Viewing a single comment thread. View all comments

kompootor t1_jb507nj wrote

This is just an awesome idea all around, a strong visualization, and I look forward to seeing more expansions on it. Now question/critique/suggestion:

Crucially, over what years is the data taken? On the IAAF Toplists you can get a season cross-section of athletes' PRs (Personal Record, i.e. the athlete's PB that got officially recorded), or you can get all-time PRs through apparently 1899 (although prewar data on this will be terrible, especially for women), of which perhaps either the PRs from the year of the record until now are a better pick per event, or maybe it's better to compare the cross section of PRs at the year the record was won (I don't know offhand). Regardless, the data date range(s) should be put on the graph, and I really think the year of each record should be added in parentheses for each event as well, since that also hints at how big of a statistical outlier that record may have been.

Are those events that were selected with highest z-scores chosen with respect to mens' or womens' events exclusively, or a mix of the two? As it's ambiguous enough about it (it doesn't say "Top 20 events with most dominant records" or something) it seems safe to eyeball a mixed set, but it would still be nice to note.

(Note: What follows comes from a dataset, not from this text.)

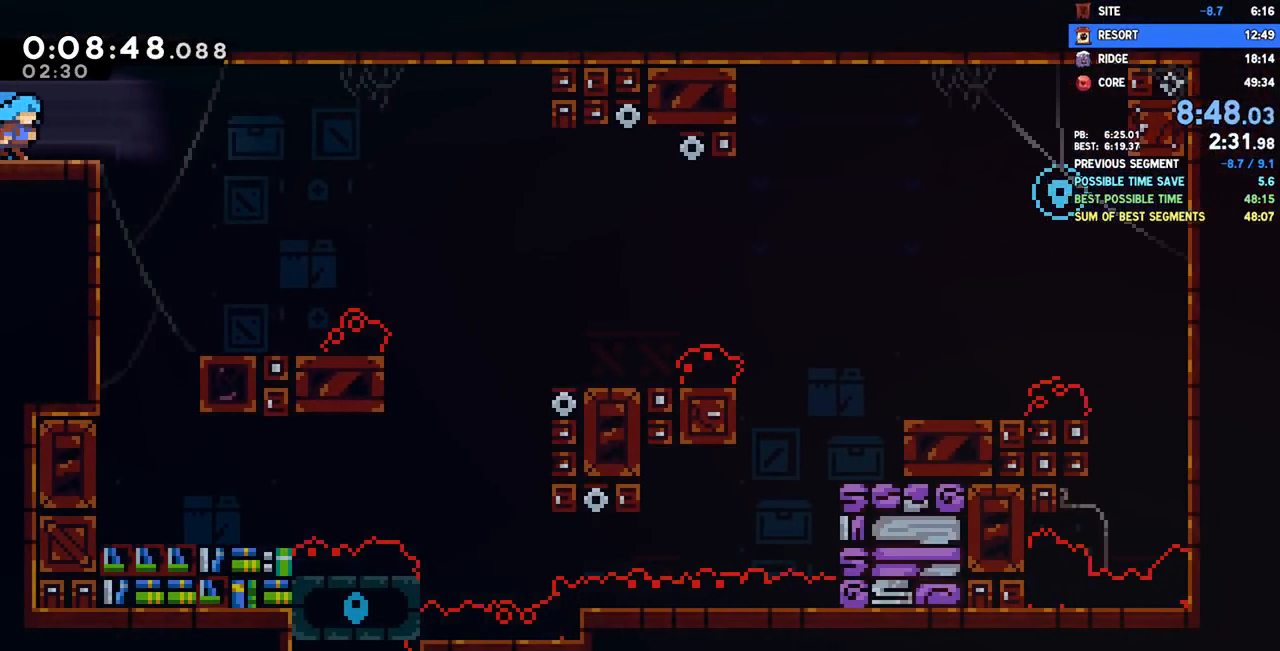
{"buttons": ["DPAD_DOWN", "DPAD_RIGHT"], "left_stick": "center", "right_stick": "center", "events": [[117, "CROSS", "down"], [250, "CROSS", "up"], [250, "DPAD_DOWN", "down"], [317, "SQUARE", "down"], [450, "SQUARE", "up"]]}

I agree with the general sentiment that it would be nice to have the list sorted by z-score, but of course that's impossible to do for both men and women in this visualization while keeping parity/sanity of events and thus neatness. It is possible, however, in another graph format, that one may consider playing with in future (as I'm not sure how effective it would be comparatively): You take a 2D x-y graph with mens' event records on the x-axis and womens' records on the y-axis, each overloaded for different record unit types (such that you will have adequate spacing between dots if you just plotted mens' records as dots on the x-axis). Then each event gets a corresponding (x,y) point with a label; the z-scores are indicated by the label and the point having a shape sized correspondingly in the x and y (or else be simply two small bars). Then to read mens' records ascending you follow the dots left to right, and for womens' you follow the dots bottom to top. Just one possibility that someone could do with a dataset like this.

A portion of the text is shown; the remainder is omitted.